Textabschnitt:
((
Das „nötige“ Bratfett: 40 Pfund 

Das alles wurde an einem Abend restlos „verorbert„, auch die Briten liessen sich stets einen guten „Schlag“ davon munden. Wurst-, Speck-, Schinken- Umsatz in den kalten Monaten bis zu 3500 lb. = Pfund á 450 g (1 Zentner pro Tag) zu 1800 Rs., (nach Saknus), nach Scheuermann „nur“ 1000 lb.

Die uns von der Lagerverwaltung täglich gelieferte Ration pro Mann bestand aus: Frischfleisch 14 onz (á 28 g) = 392 g – nebenbei meist bestes Gefrierfleisch von Calcutta oder Bombay im Kühlwagen hierher verfrachtet! (ca. 2000 km !!) aus Südafrika, Südamerika, Australien, selten von dem abgetriebenen Vieh des Landes !! 

oder Dosenfleisch 7½ onz = 210 g
oder Gefrierfleisch 10 onz = 280 g
Frischgemüse 224 g
Mehl oder Reis (2 x wöchentlich) 111 g
Zucker 56 g !!
Brot 336 g = ⅓ kg
Zwiebeln 168 g
Marmelade 28 g
Fett (Erdnuss) 14 g
Thee 20 g (im Monat 600 g !!!)
Kartoffeln 280 g
Holz 1,5 kg
Eis 1 lb pro Mann = 6 Zentner pro Tag !!! (für alle)

Dazu wie oben gesagt: 5.000 Rp. Messe-Zuschuss und 1.500 Rs. Überschuss aus unseren Lagerbetrieben, worüber monatlich abgerechnet, durch eine Kommission überprüft und am schwarzen Brett angehängt wurde.

Tante Anna erfordert und verdient eine Sonderdarstellung in extenso („Tante Anna, so wie Du gebaut bist, Du bist die schönste Frau im Land…“) ein Schlager dieser Zeit.

Lienhard, Cocos- und Amorphophallus – Züchter aus Ceram hatte den Betrieb als Relab = Restaurations-Lager-Betriebe schon in Alas Vallei ganz klein mit einem Petroleum Tin für Kaffeekochen begonnen, hier gestaltete sich das Unternehmen zu einem – für ein Internierungslager – erstklassigen Kaffeehausbetrieb, unter Leitung von Büllesbach, Jacobi, Saknus.
))
Einträge des Datensatzes
((
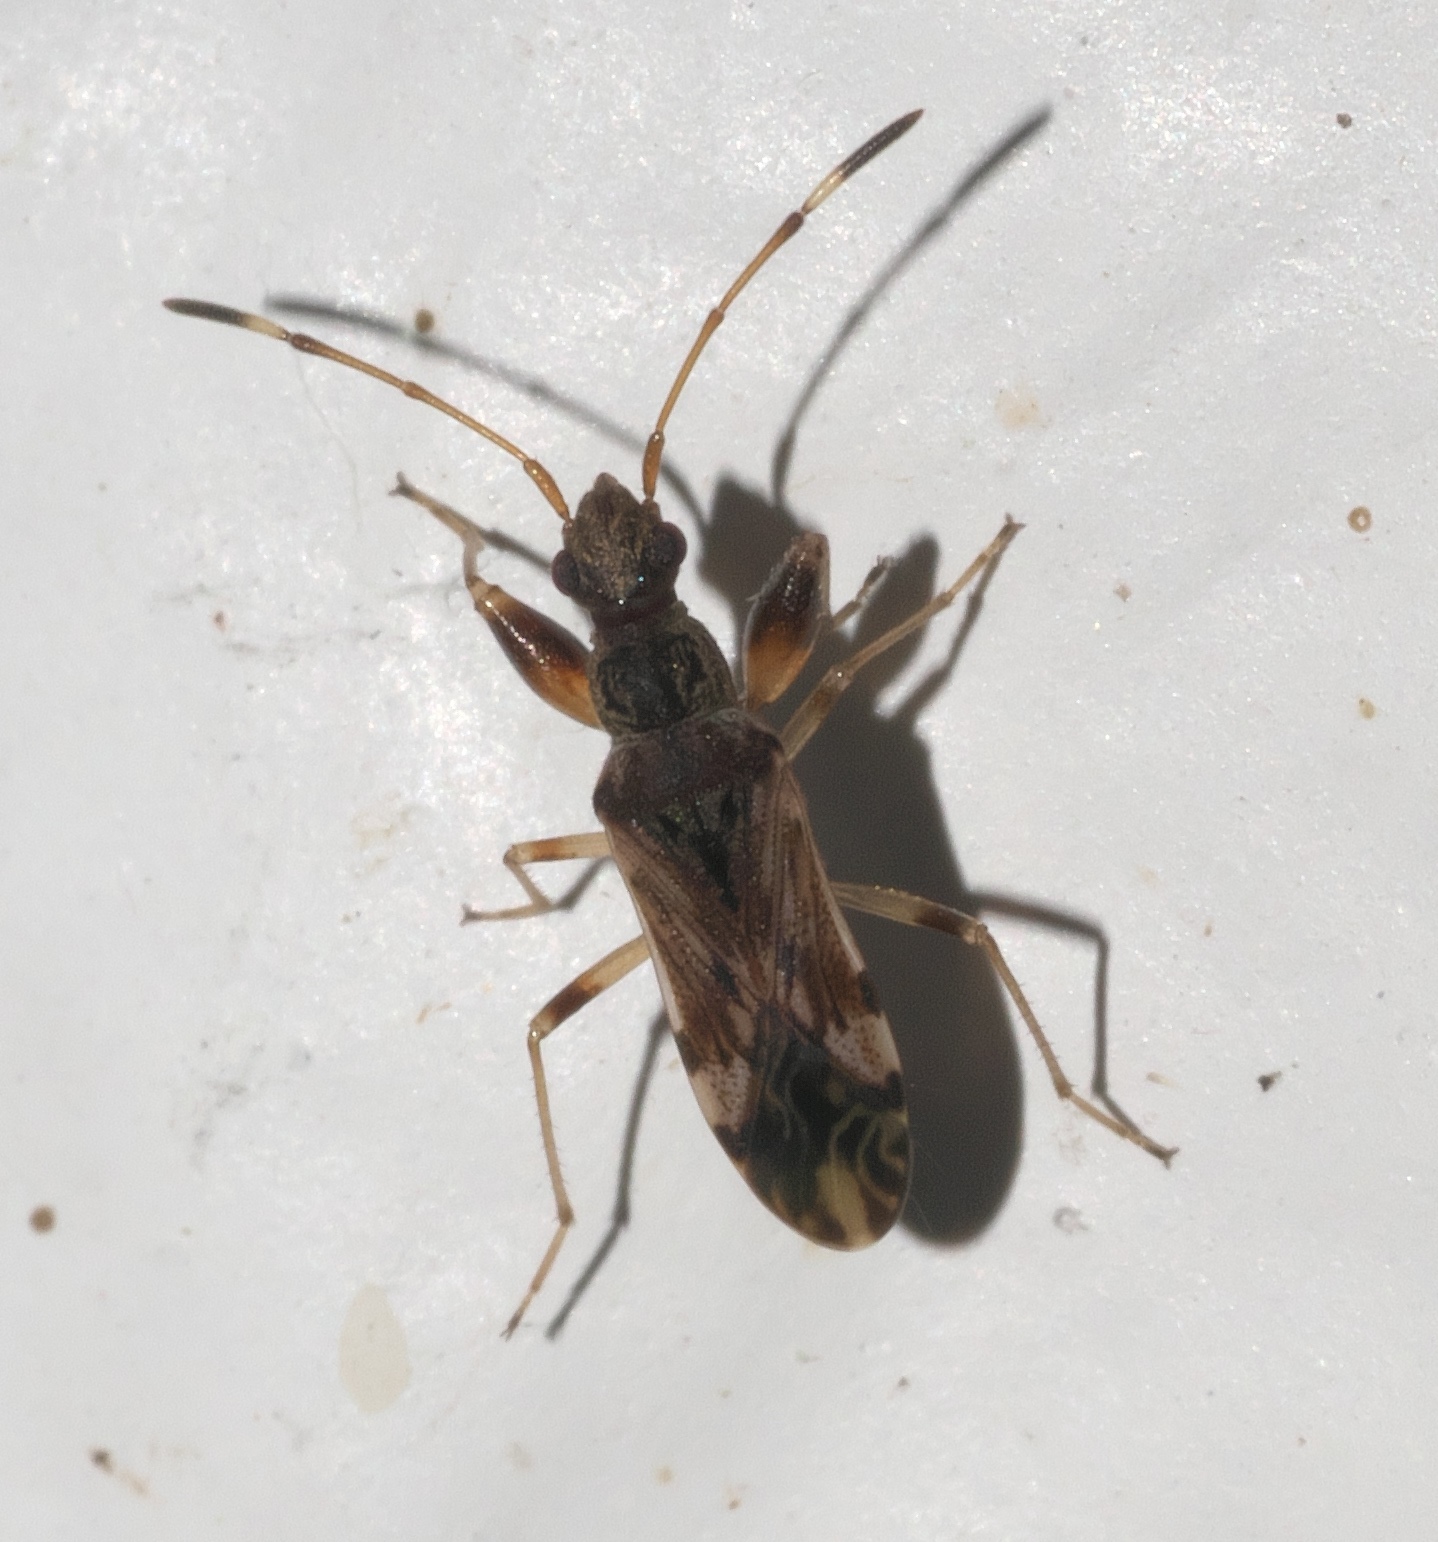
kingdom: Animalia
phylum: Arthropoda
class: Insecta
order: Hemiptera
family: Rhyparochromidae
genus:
))
Probleme und Aufgaben:
[A] Wie viel Brot gehörte laut dem Abschnitt über die Lagerverpflegung zur täglichen Ration pro Mann?
[B] Führe den Abschnitt über die Lagerverpflegung nach seinem letzten Satz weiter.
Das Material spielt hierfür keine Rolle.

Antworten in Reihenfolge:
[A] 336 g, also ein Drittel Kilogramm.

[B]
Aus den Rebate Fonds stellten die Briten Stühle und Tische, erstere sogar mit Armlehnen (!), zur Verfügung, wir kauften Tischtücher, Gläser und Geschirr, Jo König und Friebel schmückten die Wände sehr schön mit Gemälden aus der Heimat und Insulinde aus, selbst meine Amorphophallus und Rafflesia Motive fanden so noch den Weg an den Fuss des Himalaya! Wenn das Block-Orchester Samtag Abend bis in die späte Nacht spielte (12h, soweit mir erinnerlich, Polizeistunde) vergassen die Kombattanten bei reichlichen Mengen Alkohol, belegten Broten, Kuchen, Kaffee, Cigarren und Cigaretten wirklich für einige Stunden „ihr schweres Schicksal“!?, im fernen Osten hinter Stacheldraht zu sitzen.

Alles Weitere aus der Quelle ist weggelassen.